The Bank for International Settlements, in its Annual Economic Report released June 23, warned that dollar-pegged stablecoins like Tether’s USDT and Circle’s USDC are accelerating what it calls “stablecoin dollarization.” When financial stress hits emerging markets, people rush into these tokens as a fast lane to US dollar exposure. The result isn’t a new monetary paradigm. It’s the old one, turbocharged.

A $320 billion reinforcement of the status quo

Over 99% of the roughly $320 billion stablecoin market, as of end-May 2026, is tied to the US dollar. USDT and USDC dominate that figure. An earlier BIS research paper from May 5 pegged dollar dominance in stablecoin value at approximately 98%.

The BIS report doesn’t frame this as a neutral observation.
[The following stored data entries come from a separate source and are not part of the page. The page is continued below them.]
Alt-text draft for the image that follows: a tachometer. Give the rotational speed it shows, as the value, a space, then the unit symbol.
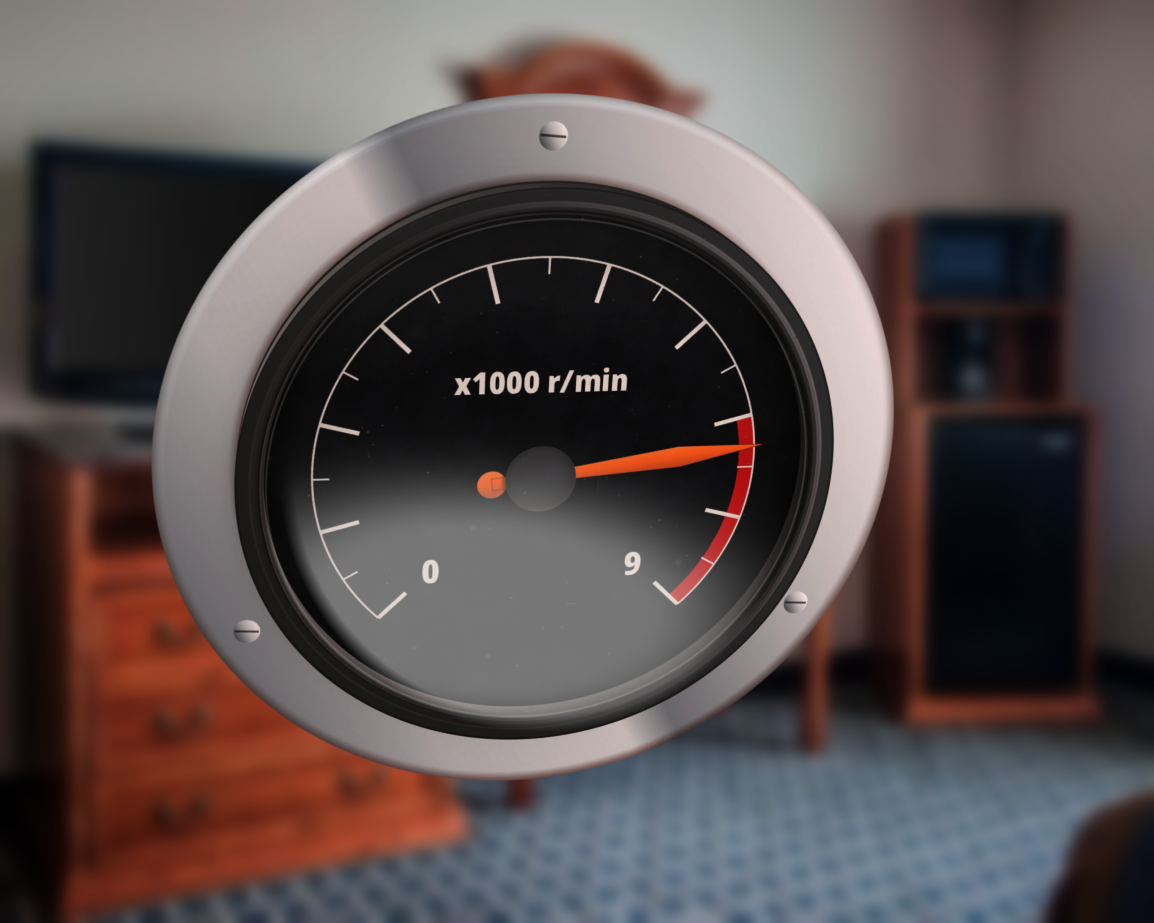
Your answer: 7250 rpm
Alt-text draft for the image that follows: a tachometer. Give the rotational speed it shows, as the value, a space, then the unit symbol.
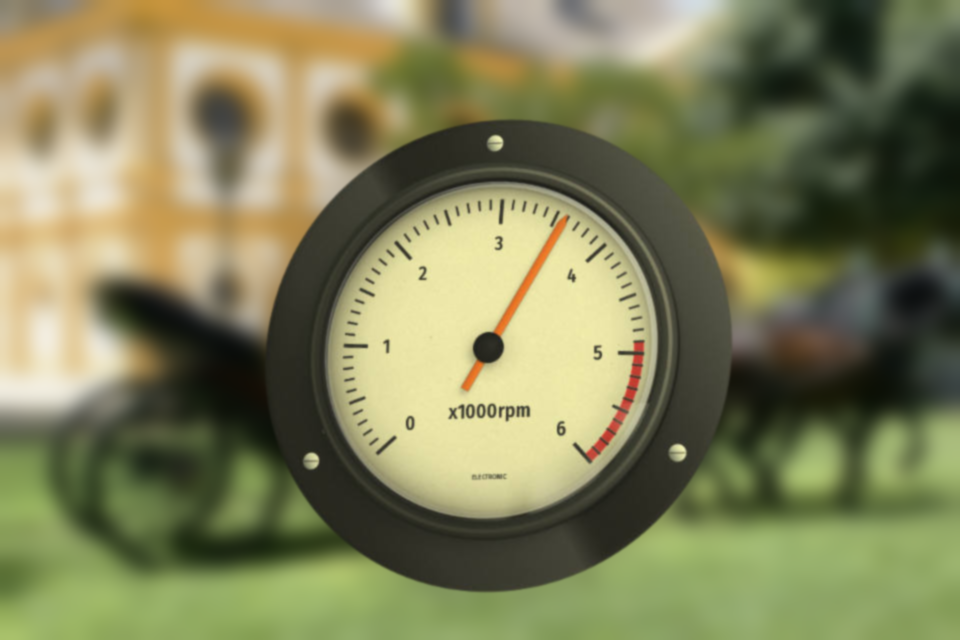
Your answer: 3600 rpm
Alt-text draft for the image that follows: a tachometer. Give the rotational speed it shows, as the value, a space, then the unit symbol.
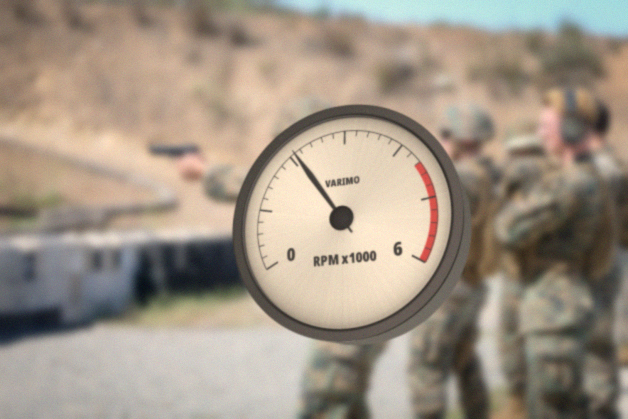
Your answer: 2100 rpm
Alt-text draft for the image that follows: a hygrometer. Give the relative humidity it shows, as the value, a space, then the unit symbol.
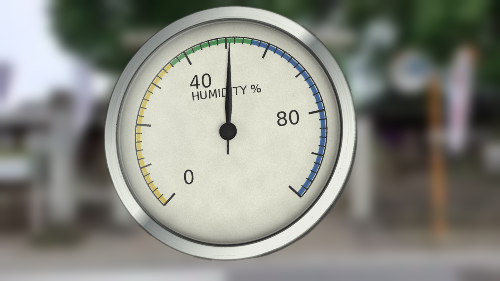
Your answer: 51 %
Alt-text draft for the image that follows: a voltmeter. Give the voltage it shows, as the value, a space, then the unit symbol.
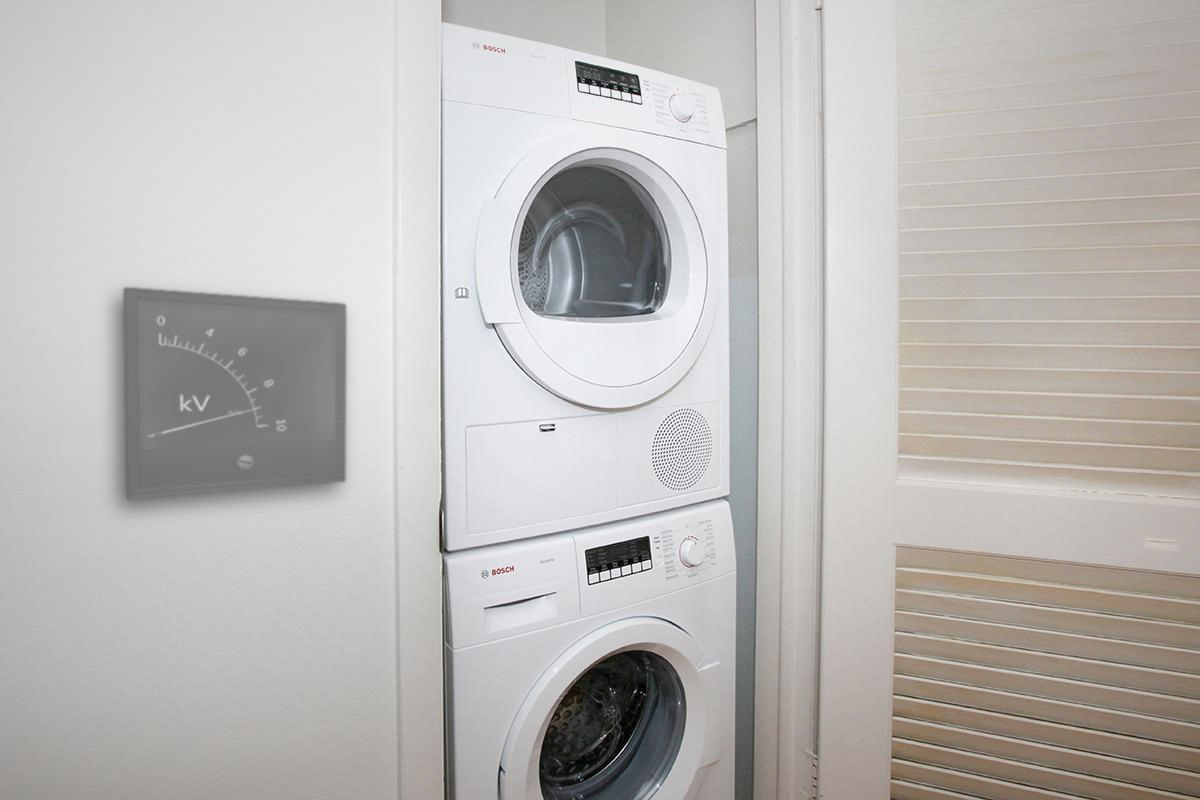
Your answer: 9 kV
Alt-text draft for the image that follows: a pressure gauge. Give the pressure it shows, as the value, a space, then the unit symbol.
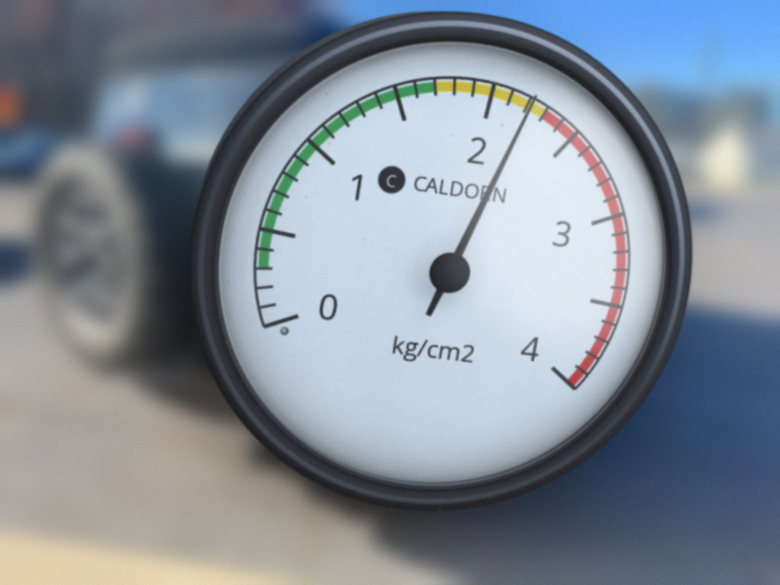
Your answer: 2.2 kg/cm²
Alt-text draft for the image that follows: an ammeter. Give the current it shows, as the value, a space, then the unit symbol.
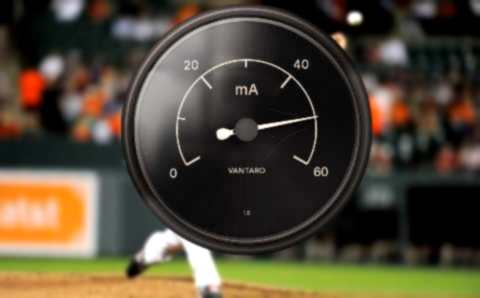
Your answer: 50 mA
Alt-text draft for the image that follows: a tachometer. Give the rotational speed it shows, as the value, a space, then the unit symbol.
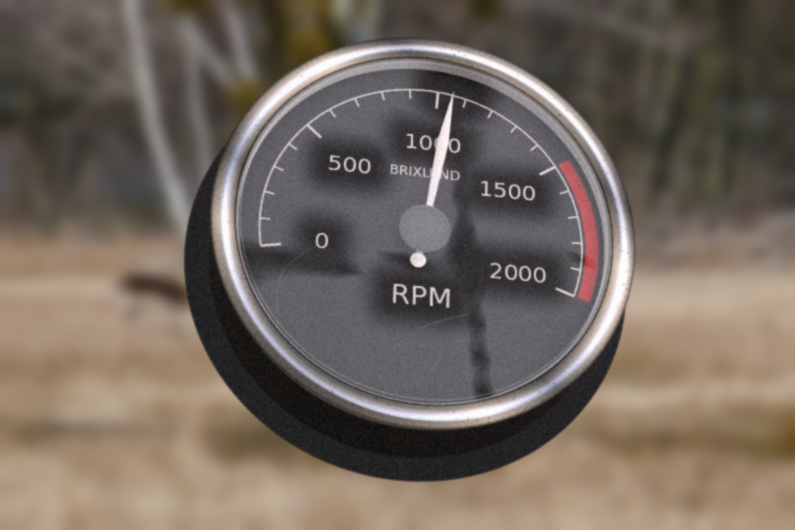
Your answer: 1050 rpm
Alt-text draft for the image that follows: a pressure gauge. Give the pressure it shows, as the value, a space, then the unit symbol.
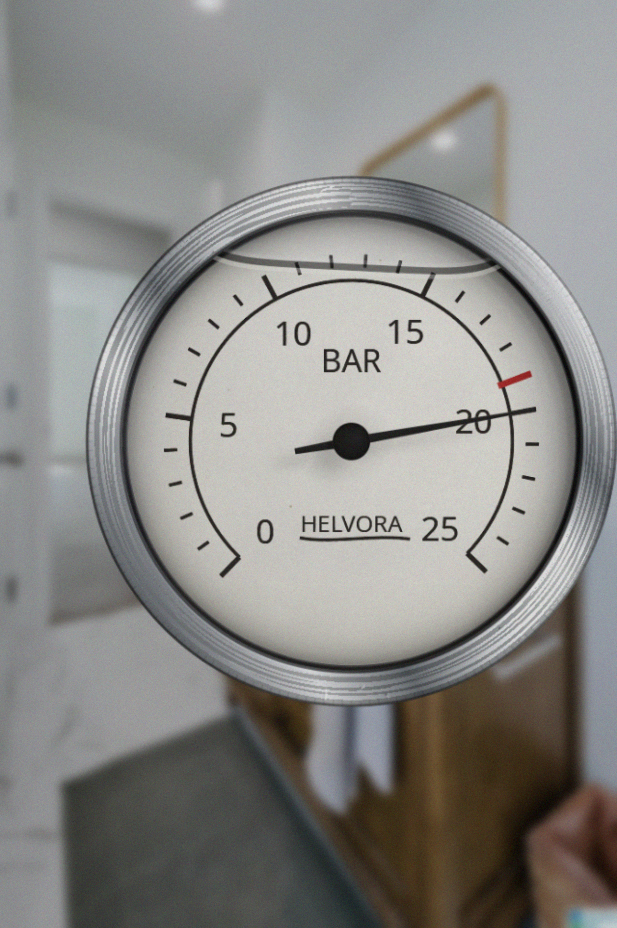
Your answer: 20 bar
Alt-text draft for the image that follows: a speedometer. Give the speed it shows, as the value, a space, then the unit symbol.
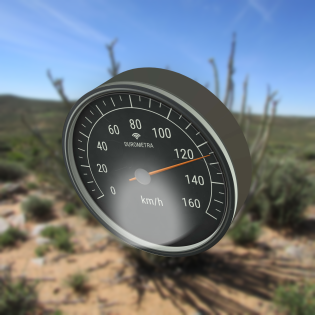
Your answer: 125 km/h
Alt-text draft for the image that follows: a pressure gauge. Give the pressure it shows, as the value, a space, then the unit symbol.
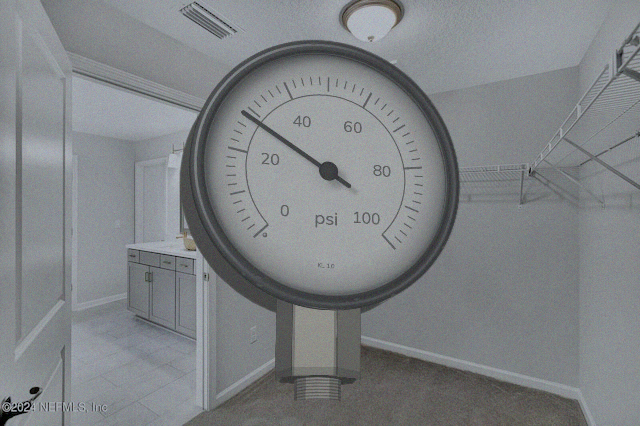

It frames it as a structural risk, particularly for emerging market and developing economies. When residents of those countries can swap local currency for dollar-denominated stablecoins in seconds, it creates what amounts to a digital bank run on their own monetary systems during moments of stress.

The report also took a swipe at the fundamental design of stablecoins themselves. The BIS argued they fail to meet what it considers core monetary properties: singleness (one dollar should always equal one dollar, regardless of who issued the token), elasticity (the money supply should expand and contract with economic needs), interoperability (different forms of money should work seamlessly together), and integrity (resistance to fraud and illicit use).